In Bank v. Supervisors, 7 Wall. 26, 19 L.Ed. 60, this Court held that Congress had the constitutional power, and exercised it, to exempt non-interest-bearing United States legal tender notes, called 'greenbacks.' The decision did not rest on a finding that these notes were constitutionally exempt in and of themselves. Congress thereafter enacted a statute which in effect reversed this decision and allowed such notes to be taxed by states. Act of Aug. 13, 1894, 28 Stat. 278, Sec. 1, 31 U.S.C. § 425, 31 U.S.C.A. § 425.
This case involved stock issued under the Act of April 15, 1842, 5 Stat. 473, the Act of Jan. 26, 1847, 9 Stat. 118, the Act of March 31, 1848, 9 Stat. 217, and the Act of Feb. 8, 1861, 12 Stat. 129.
The only Treasury notes that could be included within Section 3701 are interest-bearing ones, in light of the provisions of the Act of Aug. 13, 1894, 28 Stat. 278, Sec. 1, 31 U.S.C. § 425, 31 U.S.C.A. § 425, allowing notes and certificates payable on demand and circulating as currency to be taxed by the states.
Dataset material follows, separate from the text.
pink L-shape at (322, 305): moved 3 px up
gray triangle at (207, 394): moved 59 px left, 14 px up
(1) Act of Feb. 25, 1862, 12 Stat. 345, 346, exempting 'all stocks, bonds, and other securities of te United States'; (2) Act of March 3, 1863, 12 Stat. 709, 710, exempting 'all the bonds and treasury notes or United States notes issued under the provisions of this act;' (3) Act of March 3, 1864, 13 Stat. 13, exempting 'all bonds issued under this act;' (4) Act of June 30, 1864, 13 Stat. 218, exempting 'all bonds, treasury notes, and other obligations of the United States'; (5) Act of Jan. 28, 1865, 13 Stat. 425, exempting 'such notes' as were issued under the statute in lieu of bonds; (6) Act of March 3, 1865, 13 Stat. 468, 469, exempting 'all bonds or other obligations issued under this act'; (7) Act of July 14, 1870, 16 Stat. 272, exempting 'all of which said several classes of bonds (authorized to be issued under the Act) and the interest thereon.'
Act of Feb. 25, 1862, 12 Stat. 345, 346. This has been described in Congress as embracing 'simply the public securities, such as are described as the permanent debt of the Government.' Cong. Globe, p. 3184, 38th Cong., 1st Sess.
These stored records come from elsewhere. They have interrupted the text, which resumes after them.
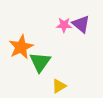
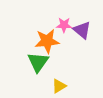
purple triangle: moved 1 px right, 6 px down
orange star: moved 26 px right, 6 px up; rotated 20 degrees clockwise
green triangle: moved 2 px left
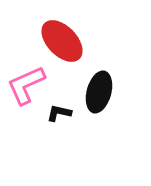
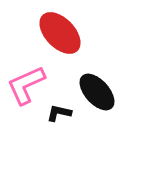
red ellipse: moved 2 px left, 8 px up
black ellipse: moved 2 px left; rotated 57 degrees counterclockwise
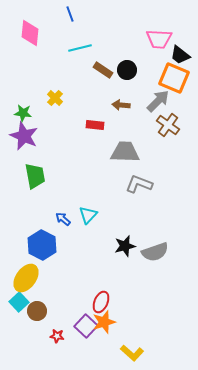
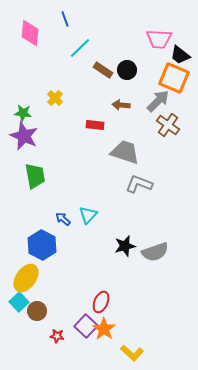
blue line: moved 5 px left, 5 px down
cyan line: rotated 30 degrees counterclockwise
gray trapezoid: rotated 16 degrees clockwise
orange star: moved 7 px down; rotated 20 degrees counterclockwise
Act of June 30, 1864, 13 Stat. 218. This provision comes closest to the wording of Section 3701. In speaking of the term 'other obligations.' Rep. Hooper said during the Congressional debates on the Act that 'I understand, however, that this provision applies only to the interest-bearing obligations of the Government.' Cong. Globe, p. 3183, 38th Cong., 1st Sess. He also stated that the committee in charge of the bill which eventually became law 'found the general practice since the commencement of the Government had been to exempt from taxation the obligations of the Government issued by the United States under loan bills.' Ibid.
This Act, moreover, obviously used the word 'obligation' throughout to refer to written documents, making provisions relating to counterfeiting, altering, printing and photographing them. And in Section 13, the Act defined the words 'obligation or other security of the United States,' as used in this Act, to include and mean 'all bonds, coupons, national currency, United States notes, treasury notes, fractional notes, checks for money of authorized officers of the United States, certificates of indebtedness, certificates of deposit, stamps, and other representatives of value of whatever denomination, which have been or may be issued under any act of Congress.' (Italics added.)
Act of Aug. 13, 1894, 28 Stat. 278, Sec. 1, 31 U.S.C. § 425, 31 U.S.C.A. § 425. See notes 4 and 6, supra.